3月は、1年のなかでも特別な空気が流れる季節です。
多くの企業にとっては、期末を迎え、来期の予算や体制を固めるタイミング。
人事異動や新規プロジェクトの準備が進み、街にはどこか「切り替わり」のムードが漂います。最近ではAI活用や業務効率化ツールの導入を4月の新年度から本格化させる企業も増えており、「とりあえず様子を見る」よりも「小さく試してみる」組織が一歩抜け出す傾向がより鮮明になっています。
そんな変化の季節だからこそ、あらためて大切にしたいのが「動きながら考える力」です。
何かを始めるとき、準備はもちろん重要です。
しかし、慎重になりすぎて準備ばかりに時間を費やしてしまうと結局スタートが切れません。

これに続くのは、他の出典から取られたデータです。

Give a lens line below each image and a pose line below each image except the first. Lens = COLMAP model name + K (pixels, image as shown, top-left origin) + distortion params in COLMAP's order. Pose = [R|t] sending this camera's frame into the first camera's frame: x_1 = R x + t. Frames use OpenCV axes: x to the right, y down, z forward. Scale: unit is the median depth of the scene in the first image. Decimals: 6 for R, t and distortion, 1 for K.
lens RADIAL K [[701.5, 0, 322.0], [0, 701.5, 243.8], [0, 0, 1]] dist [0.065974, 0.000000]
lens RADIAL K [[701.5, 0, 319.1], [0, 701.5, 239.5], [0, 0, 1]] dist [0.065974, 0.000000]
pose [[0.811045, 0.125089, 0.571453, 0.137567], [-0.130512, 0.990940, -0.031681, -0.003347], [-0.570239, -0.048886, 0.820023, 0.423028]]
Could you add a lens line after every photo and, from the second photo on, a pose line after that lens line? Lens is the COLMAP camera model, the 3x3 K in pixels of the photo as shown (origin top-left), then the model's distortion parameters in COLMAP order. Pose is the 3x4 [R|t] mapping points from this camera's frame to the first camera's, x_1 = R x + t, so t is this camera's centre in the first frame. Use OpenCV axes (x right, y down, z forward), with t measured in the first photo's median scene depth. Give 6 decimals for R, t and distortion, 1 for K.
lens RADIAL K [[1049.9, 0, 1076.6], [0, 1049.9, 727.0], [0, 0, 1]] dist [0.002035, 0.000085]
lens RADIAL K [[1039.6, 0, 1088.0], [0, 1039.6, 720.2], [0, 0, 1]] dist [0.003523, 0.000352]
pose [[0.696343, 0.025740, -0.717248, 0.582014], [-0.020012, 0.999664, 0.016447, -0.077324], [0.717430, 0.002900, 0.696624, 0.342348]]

仕事が速い人は、完璧な準備を整えてから動くのではなく、動きながら問題点を見つけています。真の問題点は机上でどれだけ考えても見えてきません。実際に一歩踏み出してみて、初めて輪郭がはっきりするのです。
「初めての仕事」「クリエイティブな仕事」「難易度の高い仕事」。こうしたテーマに直面すると、不安が膨らみ、思考が止まってしまうことがあります。
失敗したらどうしよう、知識が足りないのではないか、もっと情報を集めてからのほうがいいのではないか。そう考えているうちに時間だけが過ぎていく。実はかつての私もそうでした。
税理士資格を取得し、いざ開業しようとしたときのことです。「法人税や相続税をもっと極めてからにしよう」「他の税法も専門学校の教材で復習しよう」「会計ソフトに備えてITの勉強もしておこう」と、準備項目ばかりが増えていきました。
しかし、あるとき気づいたのです。これは「万全を装った先延ばし」ではないか、と。